== Document passage ==
Toronto pro-life advocate lands in jail—again

TORONTO, ON—Pro-life advocate Linda Gibbons spent Christmas in the same place she's spent much of the past 17 years: in jail.

Gibbons, 63, was arrested December 16, 2011, in front of the Morgentaler abortion clinic in Toronto. She was charged with disobeying a court order and obstructing a police officer, says her lawyer Daniel Santoro.

Gibbons has consistently ignored the 1994 temporary injunction that forbids protesters to get within 150 meters of the clinic. With about 20 arrests over the past 17 years, she has spent, cumulatively, about nine years in prison for breaking the injunction.

Ironically, this last arrest took place two days after Santoro took her case to the Supreme Court of Canada. There, he argued that Gibbons was being abused by the criminal justice system and that her case should have been dealt with through the civil courts.

"It is rare for the criminal courts to pursue a single case of someone breaking a civil injunction for so long," Santoro told the National Post. The Post also reported "he has argued in the past that the Crown knew it could not make a civil case for a permanent injunction and so has dodged the issue by charging Gibbons under the Criminal Code."

With the arguments now presented at the Supreme Court, Santoro says it's become a matter of waiting for a decision. A webcast of the argument can be found on the court's website.
===
- **Aim of the task**
Copy the part of the article on Linda Gibbons's arrest between "TORONTO, ON—Pro-life advocate" and "breaking the injunction.", inclusive.
== Given material ==
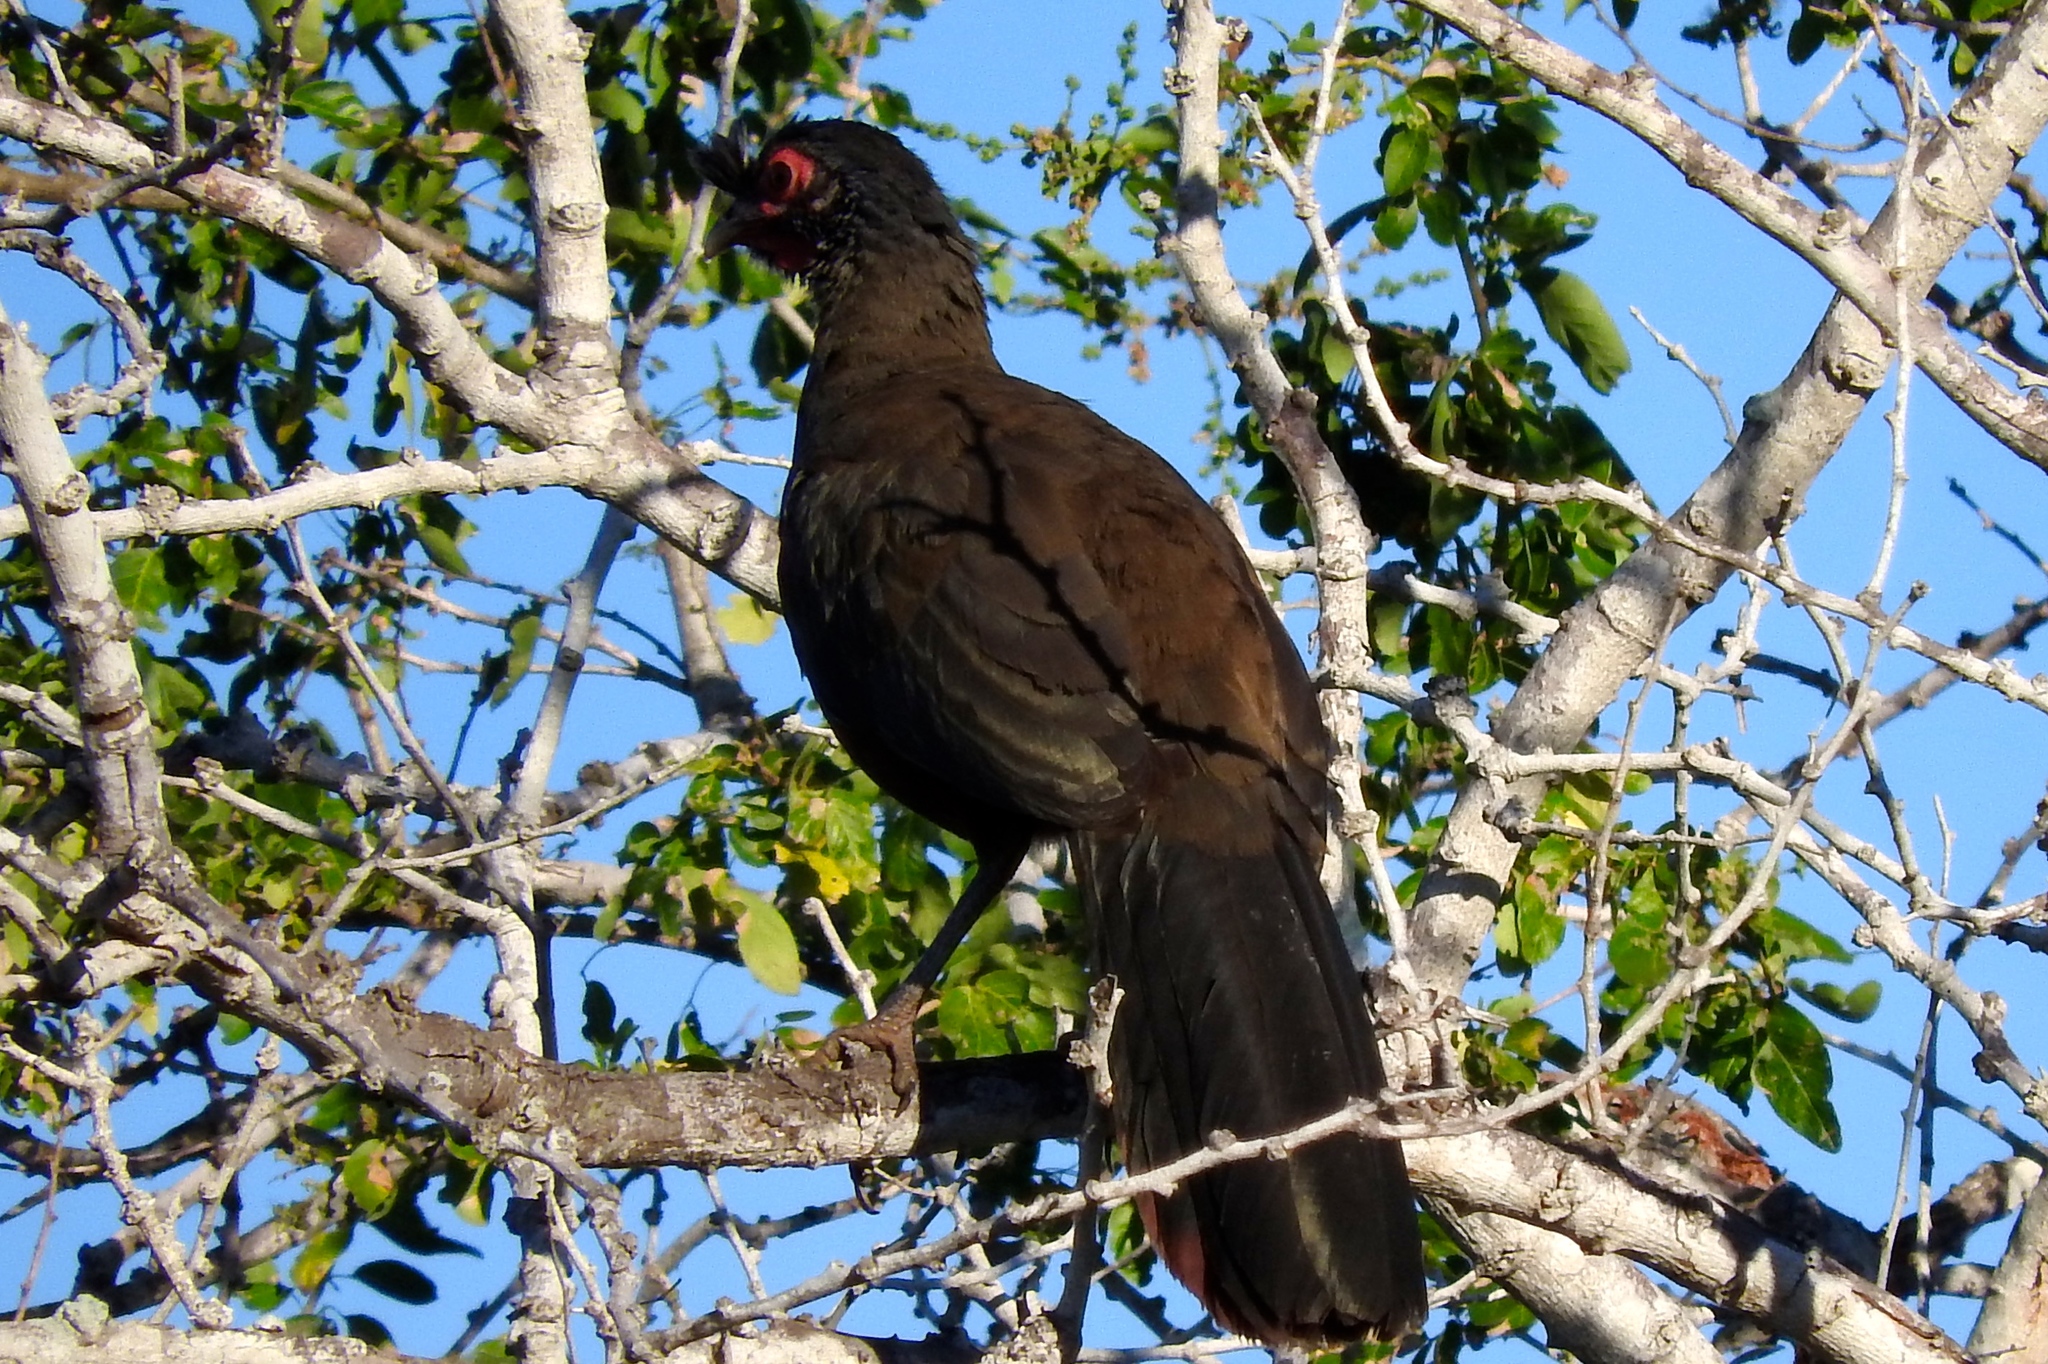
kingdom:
===
- **Response box**
TORONTO, ON—Pro-life advocate Linda Gibbons spent Christmas in the same place she's spent much of the past 17 years: in jail.

Gibbons, 63, was arrested December 16, 2011, in front of the Morgentaler abortion clinic in Toronto. She was charged with disobeying a court order and obstructing a police officer, says her lawyer Daniel Santoro.

Gibbons has consistently ignored the 1994 temporary injunction that forbids protesters to get within 150 meters of the clinic. With about 20 arrests over the past 17 years, she has spent, cumulatively, about nine years in prison for breaking the injunction.